Modou Dieng n’est pas suspendu à ces croyances contrairement à Sika Bakhoum, une femme de forte corpulence, au teint noir. Elle tire ses revenus de la vente des poissons. Depuis plus d’une vingtaine d’années, lorsqu’elle sort de sa maison, elle sacrifie à certains rites et rituels. « Si je dois venir vendre, je fais tout pour croiser un homme. J’ai constaté que lorsque je rencontre un homme, j’écoule vite mes produits et mes affaires marchent », avance la vendeuse.
Sur les margelles d’un muret du second hangar, deux hommes, aux boubous mouillés et à la chevelure blanche croisent les doigts le temps que la mer se calme. Mouhmadou Ngom est âgé de 60 ans et Mamadou Seck a 65 ans. Ces sages sont les témoins de tous les cérémonials, aussi bien sur ce quai que dans d’autres lieux. « J’ai vu que beaucoup de personnes ne veulent pas rencontrer en premier une femme ou un homme. Si un jour quelqu’un rencontre en premier une personne qui n’est pas de sa préférence, il est diminué sur le plan moral », avance Mamadou Seck.
Heritage culturel
Les convictions religieuses n’ont pas mis à rude épreuve ces croyances. Elles font partie des héritages culturels transmis de génération en génération. « Nous sommes des musulmans. Nous croyons au destin. Les Sénégalais se conforment à ces croyances, parce qu’ils ont vu leurs aïeuls les respecter. On les respecte par méfiance et par conviction », raconte Mamadou Seck. Son compagnon Mouhamdou Ngom, un sérère élancé, au teint noir foncé refuse de s’enfermer dans ces carcans. Certaines personnes, regrette-t-il, accordent beaucoup d’importance à ces actes. « C’est un réflexe pour beaucoup de Sénégalais. J’ai vu plusieurs personnes se plaindre lorsqu’elles rencontrent, tôt le matin, une femme ou un homme. Je ne colle pas d’importance à cela. Nous devons croire au destin », objecte-t-il.

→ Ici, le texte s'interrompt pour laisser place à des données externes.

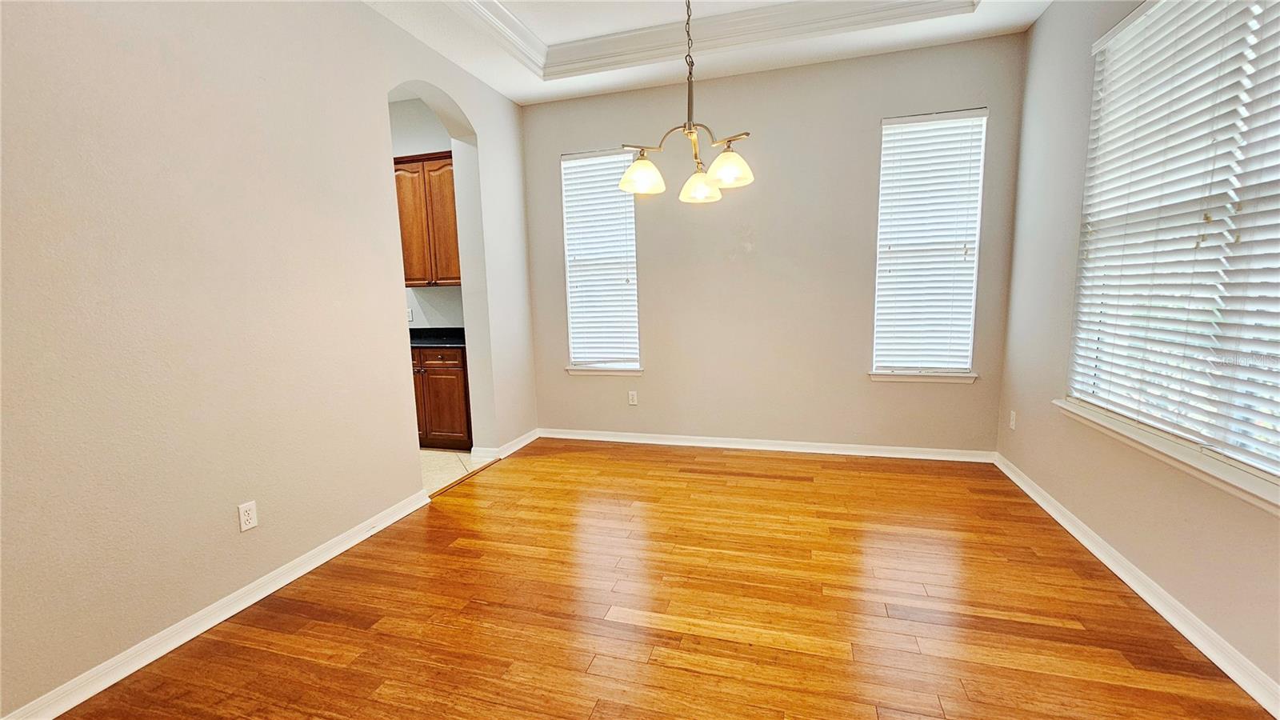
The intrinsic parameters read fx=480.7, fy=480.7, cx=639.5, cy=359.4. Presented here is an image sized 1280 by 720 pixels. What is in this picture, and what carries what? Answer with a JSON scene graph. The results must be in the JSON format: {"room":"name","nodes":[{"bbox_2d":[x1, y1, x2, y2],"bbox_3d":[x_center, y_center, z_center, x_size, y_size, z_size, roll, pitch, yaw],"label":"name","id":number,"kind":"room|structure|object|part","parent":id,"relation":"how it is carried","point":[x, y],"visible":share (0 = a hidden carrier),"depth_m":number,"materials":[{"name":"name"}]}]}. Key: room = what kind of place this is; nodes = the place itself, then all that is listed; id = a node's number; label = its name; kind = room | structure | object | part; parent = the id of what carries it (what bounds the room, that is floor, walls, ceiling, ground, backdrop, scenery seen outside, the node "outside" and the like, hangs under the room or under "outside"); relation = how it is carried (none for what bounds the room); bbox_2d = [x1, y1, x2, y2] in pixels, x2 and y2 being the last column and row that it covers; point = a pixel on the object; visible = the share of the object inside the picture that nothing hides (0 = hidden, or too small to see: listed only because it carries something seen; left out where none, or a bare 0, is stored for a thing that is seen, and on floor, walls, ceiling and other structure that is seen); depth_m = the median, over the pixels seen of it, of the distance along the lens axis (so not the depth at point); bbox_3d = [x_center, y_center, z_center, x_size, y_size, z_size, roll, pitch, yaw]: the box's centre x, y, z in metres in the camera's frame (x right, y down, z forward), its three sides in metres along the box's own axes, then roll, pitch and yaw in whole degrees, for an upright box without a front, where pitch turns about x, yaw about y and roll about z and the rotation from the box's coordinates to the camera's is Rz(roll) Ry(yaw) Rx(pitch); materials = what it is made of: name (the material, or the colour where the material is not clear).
{"room":"dining room","nodes":[
{"label":"dining room","id":0,"kind":"room"},
{"bbox_2d":[0,0,537,719],"bbox_3d":[-1.729,-0.505,2.033,0.171,3.098,5.230,1,8,16],"label":"left wall","id":1,"kind":"structure","parent":0,"point":[468,99],"depth_m":1.89,"materials":[{"name":"beige paint"}]},
{"bbox_2d":[0,484,435,719],"bbox_3d":[-1.809,1.074,1.627,0.019,0.088,3.310,1,8,16],"label":"baseboard","id":2,"kind":"structure","parent":1,"relation":"attached to","point":[336,552],"depth_m":1.87,"materials":[{"name":"white paint"}]},
{"bbox_2d":[237,500,258,531],"bbox_3d":[-1.673,0.668,2.051,0.008,0.115,0.069,1,8,16],"label":"wall outlet","id":3,"kind":"object","parent":1,"relation":"attached to","point":[253,522],"visible":0.98,"depth_m":2.05,"materials":[{"name":"white plastic"}]},
{"bbox_2d":[472,428,539,462],"bbox_3d":[-1.122,0.712,4.181,0.190,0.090,0.808,1,8,16],"label":"baseboard","id":4,"kind":"structure","parent":1,"relation":"attached to","point":[524,442],"depth_m":3.94,"materials":[{"name":"white paint"}]},
{"bbox_2d":[391,96,463,330],"bbox_3d":[-2.719,-0.864,4.767,3.261,3.076,0.155,1,8,16],"label":"kitchen wall","id":5,"kind":"structure","parent":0,"point":[441,147],"depth_m":4.38,"materials":[{"name":"paint"}]},
{"bbox_2d":[405,308,414,322],"bbox_3d":[-2.192,-0.418,4.539,0.075,0.129,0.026,1,8,16],"label":"wall outlet","id":6,"kind":"object","parent":5,"relation":"attached to","point":[410,316],"visible":0.79,"depth_m":4.53,"materials":[{"name":"white plastic"}]},
{"bbox_2d":[394,150,460,286],"bbox_3d":[-1.771,-1.183,4.192,0.860,1.067,0.325,1,8,16],"label":"upper cabinet","id":7,"kind":"object","parent":5,"relation":"attached to","point":[426,161],"visible":0.52,"depth_m":4.04,"materials":[{"name":"brown wood"}]},
{"bbox_2d":[420,448,480,494],"bbox_3d":[-2.809,0.940,3.473,2.950,0.099,3.165,1,8,16],"label":"tile floor","id":8,"kind":"structure","parent":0,"point":[441,467],"depth_m":3.74,"materials":[{"name":"beige tile"}]},
{"bbox_2d":[412,346,472,450],"bbox_3d":[-1.767,0.303,4.289,0.924,0.890,0.615,1,8,16],"label":"lower cabinet","id":9,"kind":"object","parent":8,"relation":"on","point":[445,371],"visible":0.36,"depth_m":3.99,"materials":[{"name":"brown wood"}]},
{"bbox_2d":[408,327,465,348],"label":"countertop","id":10,"kind":"structure","parent":9,"relation":"on","point":[420,342],"depth_m":4.31,"materials":[{"name":"black stone"}]},
{"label":"drawer","id":11,"kind":"part","parent":9,"relation":"part of","materials":[{"name":"brown wood"}]},
{"bbox_2d":[38,441,1275,719],"bbox_3d":[0.112,1.137,1.510,3.988,0.100,5.727,1,8,16],"label":"wood floor","id":12,"kind":"structure","parent":0,"point":[802,654],"depth_m":1.95,"materials":[{"name":"brown wood"}]},
{"bbox_2d":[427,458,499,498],"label":"threshold strip","id":13,"kind":"object","parent":12,"relation":"on","point":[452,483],"visible":0.7,"depth_m":3.43,"materials":[{"name":"brown wood"}]},
{"bbox_2d":[356,0,1064,104],"bbox_3d":[0.012,-1.935,1.319,4.055,0.276,5.107,1,8,16],"label":"ceiling","id":14,"kind":"structure","parent":0,"point":[501,88],"depth_m":3.11,"materials":[{"name":"white paint"}]},
{"bbox_2d":[614,0,755,205],"bbox_3d":[0.202,-1.378,2.132,0.585,1.245,0.574,1,8,16],"label":"chandelier","id":15,"kind":"object","parent":14,"relation":"hanging from","point":[723,158],"visible":1,"depth_m":2.14,"materials":[{"name":"metal"}]},
{"bbox_3d":[0.006,-0.874,2.272,0.190,0.135,0.195,1,8,16],"label":"shade","id":16,"kind":"part","parent":15,"relation":"part of","materials":[{"name":"white glass"}]},
{"bbox_3d":[0.296,-0.860,2.398,0.181,0.128,0.188,1,8,16],"label":"shade","id":17,"kind":"part","parent":15,"relation":"part of","materials":[{"name":"glass"}]},
{"bbox_3d":[0.402,-0.876,2.197,0.182,0.136,0.185,1,8,16],"label":"shade","id":18,"kind":"part","parent":15,"relation":"part of","materials":[{"name":"glass"}]},
{"bbox_2d":[436,0,977,80],"bbox_3d":[0.134,-1.870,1.482,3.191,0.159,3.769,1,8,16],"label":"crown molding","id":19,"kind":"structure","parent":14,"relation":"attached to","point":[498,12],"depth_m":3.05,"materials":[{"name":"white paint"}]},
{"bbox_2d":[521,33,1026,453],"bbox_3d":[0.791,-0.817,3.861,3.877,3.124,0.160,1,8,16],"label":"back wall","id":20,"kind":"structure","parent":0,"point":[876,113],"depth_m":3.71,"materials":[{"name":"paint"}]},
{"bbox_2d":[560,147,641,373],"bbox_3d":[-0.327,-0.830,4.170,0.671,1.880,0.145,1,8,16],"label":"window","id":21,"kind":"structure","parent":20,"relation":"in","point":[618,156],"depth_m":4.18,"materials":[{"name":"white glass"}]},
{"bbox_2d":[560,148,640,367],"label":"window blind","id":22,"kind":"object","parent":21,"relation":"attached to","point":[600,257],"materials":[{"name":"white plastic"}]},
{"bbox_2d":[565,365,641,376],"bbox_3d":[-0.316,0.095,4.237,0.692,0.073,0.097,1,8,16],"label":"window sill","id":23,"kind":"structure","parent":20,"relation":"attached to","point":[573,371],"depth_m":4.21,"materials":[{"name":"white paint"}]},
{"bbox_2d":[627,390,638,405],"bbox_3d":[-0.065,0.336,4.189,0.074,0.126,0.009,1,8,16],"label":"wall socket","id":24,"kind":"object","parent":20,"relation":"attached to","point":[630,401],"visible":0.99,"depth_m":4.18,"materials":[{"name":"white plastic"}]},
{"bbox_2d":[537,428,996,462],"bbox_3d":[0.834,0.690,3.970,3.550,0.086,0.018,1,8,16],"label":"baseboard","id":25,"kind":"structure","parent":20,"relation":"attached to","point":[739,446],"depth_m":3.87,"materials":[{"name":"white paint"}]},
{"bbox_2d":[868,369,977,382],"bbox_3d":[2.088,0.127,3.571,0.717,0.072,0.107,1,8,16],"label":"window sill","id":26,"kind":"structure","parent":20,"relation":"attached to","point":[887,378],"depth_m":3.54,"materials":[{"name":"white paint"}]},
{"bbox_2d":[872,106,988,379],"bbox_3d":[2.068,-0.798,3.484,0.669,1.859,0.110,1,8,16],"label":"window","id":27,"kind":"structure","parent":20,"relation":"in","point":[973,291],"depth_m":3.47,"materials":[{"name":"white"}]},
{"bbox_2d":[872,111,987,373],"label":"window blind","id":28,"kind":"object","parent":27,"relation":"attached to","point":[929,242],"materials":[{"name":"white plastic"}]},
{"bbox_2d":[996,0,1279,698],"bbox_3d":[1.923,-0.463,0.947,0.157,3.010,5.109,1,8,16],"label":"right wall","id":29,"kind":"structure","parent":0,"point":[1047,24],"depth_m":2.51,"materials":[{"name":"beige paint"}]},
{"bbox_2d":[1008,409,1017,430],"bbox_3d":[2.486,0.402,3.204,0.009,0.117,0.070,1,8,16],"label":"wall socket","id":30,"kind":"object","parent":29,"relation":"attached to","point":[1012,426],"visible":0.99,"depth_m":3.19,"materials":[{"name":"white plastic"}]},
{"bbox_2d":[992,452,1279,719],"bbox_3d":[1.849,1.043,1.245,0.018,0.085,4.943,1,8,16],"label":"baseboard","id":31,"kind":"structure","parent":29,"relation":"attached to","point":[1012,476],"depth_m":1.86,"materials":[{"name":"white paint"}]},
{"bbox_2d":[1055,398,1279,515],"bbox_3d":[2.041,0.375,1.784,0.110,0.074,1.769,1,8,16],"label":"window sill","id":32,"kind":"structure","parent":29,"relation":"attached to","point":[1174,455],"depth_m":1.78,"materials":[{"name":"white paint"}]},
{"bbox_2d":[1064,0,1279,500],"bbox_3d":[2.101,-0.573,1.697,0.090,1.793,1.708,1,8,16],"label":"window","id":33,"kind":"structure","parent":29,"relation":"in","point":[1271,470],"depth_m":1.87,"materials":[{"name":"white"}]},
{"bbox_2d":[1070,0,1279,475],"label":"window blind","id":34,"kind":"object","parent":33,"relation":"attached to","point":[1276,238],"visible":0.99,"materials":[{"name":"white plastic"}]}
]}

Trouvé à l’angle d’une rue, Ousmane Sylla est assis près d’un groupe de femmes sur le hangar principal. Il a le regard suspendu sur ces filles et garçons qui se bousculent dans l’eau pour débarquer les caisses de poissons des pirogues. « J’ai une certaine confiance lorsque je croise en premier une femme. Je ne peux pas l’expliquer, la fille et la femme me portent chance », s’exclame-t-il. « Je ne crois pas tellement à cela », réplique une dame assise à ses côtés. Le sujet est alors sur toutes les lèvres. « Un musulman doit tout laisser entre les mains de Dieu, c’est lui qui donne à qui il veut », lâche une dame corpulente, le foulard accroché sur les épaules, une bassine coincée entre son bras et ses côtes. « Nous sommes des musulmans, mais cela n’empêche pas que l’on respecte certains actes qui n’ont rien à voir avec la religion. Nous versons de l’eau tout autour de nous, dans la matinée pour attirer plus de clients afin d’écouler vite nos produits », tonne une autre.
Le soleil est au zénith. La plage perd son effervescence. Les vendeuses et pêcheurs se refugient sous les hangars secondaires où dorment des femmes et des hommes.